Milk Warabi Mochi (Japanese Sweets).
You can cook Milk Warabi Mochi (Japanese Sweets) using 7 ingredients and 19 steps. Here is how you cook it.
Ingredients of Milk Warabi Mochi (Japanese Sweets)
- Prepare 50 grams of Tapioca Powder (Sago Powder).
- Prepare 50 grams of Unrefined raw cane sugar.
- It's 300 ml of Milk.
- You need As needed of Soybean powder.
- Prepare of <Kuromitsu (Black Sun weet Sauce)>.
- You need 50 grams of Brown cane sugar.
- Prepare 1.5 tbsp of Water.
Milk Warabi Mochi (Japanese Sweets) instructions
- Put Tapioca powder, sugar and milk in a pot. Mix it well..
- Boil on high heat and stirring..
- Stop the fire if the bottom of the pan starts to harden..
- Mix the whole thoroughly with residual heat..
- Place it on metal vat..
- Wrap the vat and cool it in refrigerator. (I used ice packs too.).

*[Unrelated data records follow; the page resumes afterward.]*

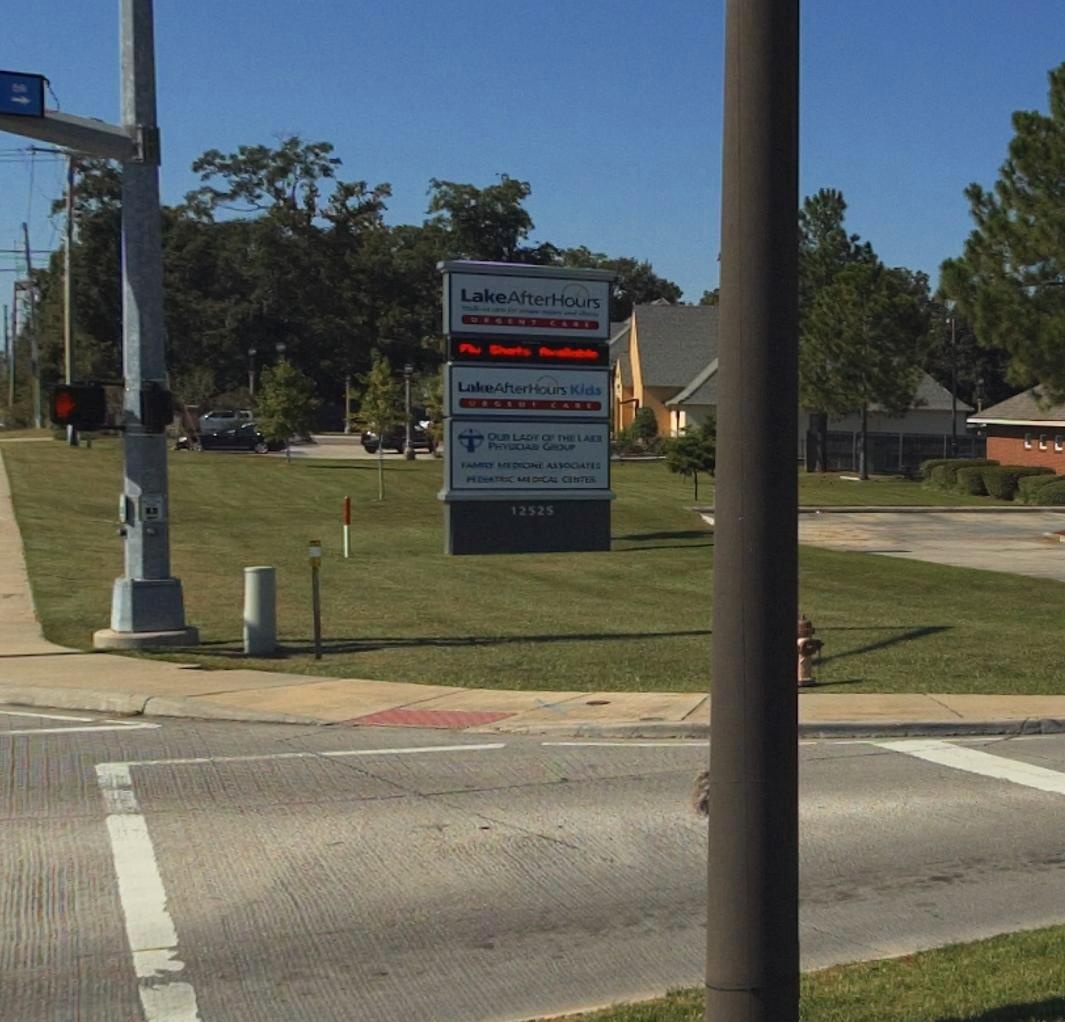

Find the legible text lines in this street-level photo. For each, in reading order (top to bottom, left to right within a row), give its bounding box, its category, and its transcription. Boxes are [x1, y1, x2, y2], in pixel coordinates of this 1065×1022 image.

[461, 288, 601, 310] BusinessName: LakeAfterHours
[470, 316, 590, 329] None: URGENT CARE
[457, 381, 602, 396] BusinessName: LakeAfterHours Kids
[468, 399, 592, 410] None: URGENT CARE
[487, 432, 604, 444] BusinessName: OUR LAST OF THE lAKE
[487, 441, 576, 451] None: PHYSICIAN GROUP
[460, 460, 602, 469] None: FAM**Y ME**** ASSOCIATES
[466, 475, 597, 484] None: PEDIATRIC MEDICAL CENTER
[510, 504, 555, 517] StreetNumber: 12525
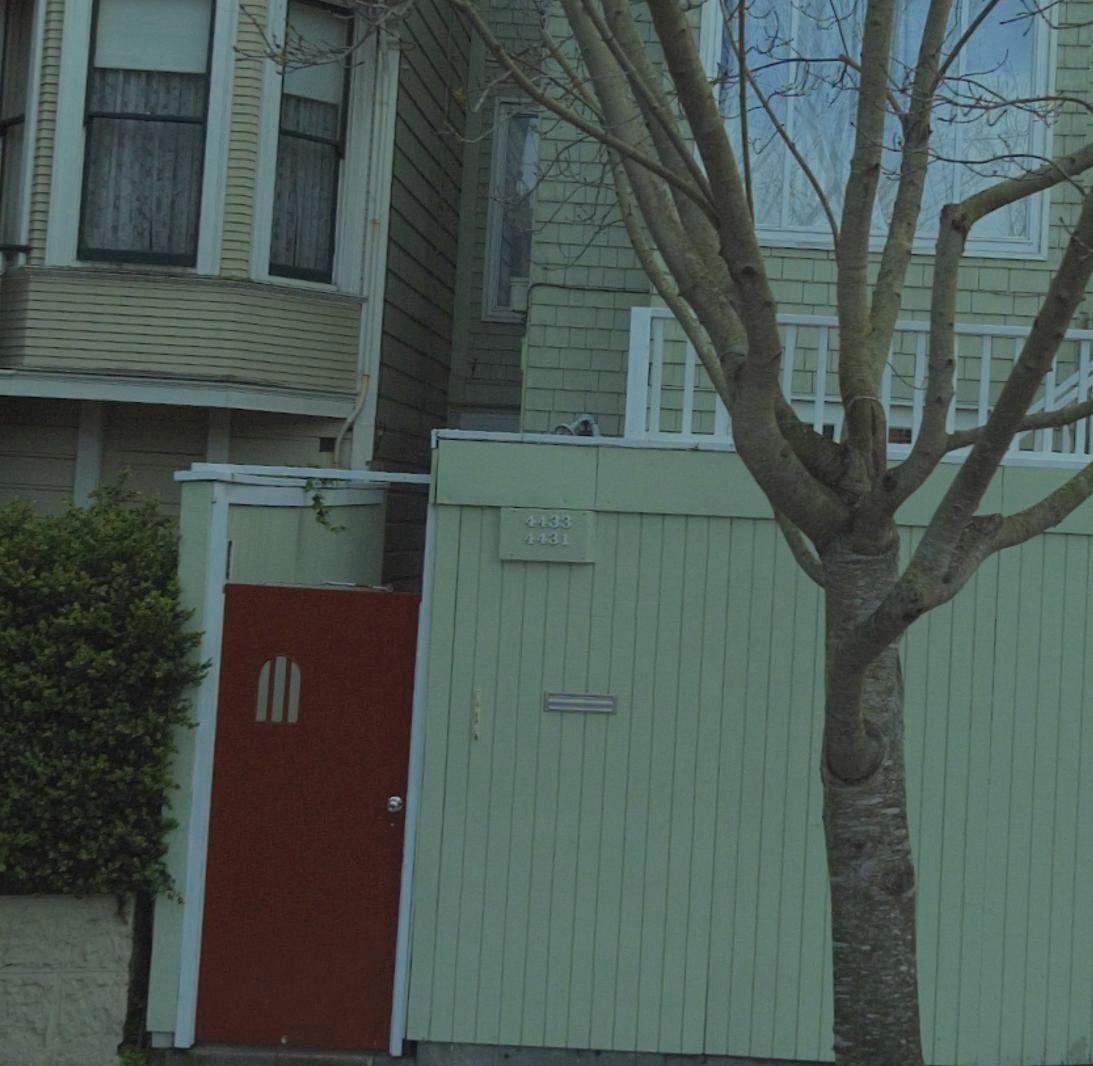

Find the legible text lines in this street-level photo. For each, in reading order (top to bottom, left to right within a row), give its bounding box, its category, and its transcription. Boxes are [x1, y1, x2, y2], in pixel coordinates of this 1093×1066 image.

- When the warabi Mochi become cools, cover the surface of whole by soybean powder..
- Cut it bite size..
- Sprinkle soybean powder again..
- Serve on a dish..
- If you like “Kuromitsu”, put down it as needed..
- How to make “Kuromitsu”..
- Put Brawn sugar and water in a Heat resistant bowl. Mix it well..
- Lap the bowl which open both ends a little. Heat in a microwave for 1 minute..
- Mix it well..
- Tapioca Powder (Sago Powder) SG$0.9/500g at FairPrice.
- Taikoo Unrefined cane sugar-raw $2.70/350g at FairPrice.
- Soybean Powder SG$5.6/500g at Sheng Shong. (I think you can find soybean powder at DAISO, $2/pck).
- Meiji pasteurized fresh milk SG$5.95/2L at FairPrice, Coldstrage, Sheng Shiog etc.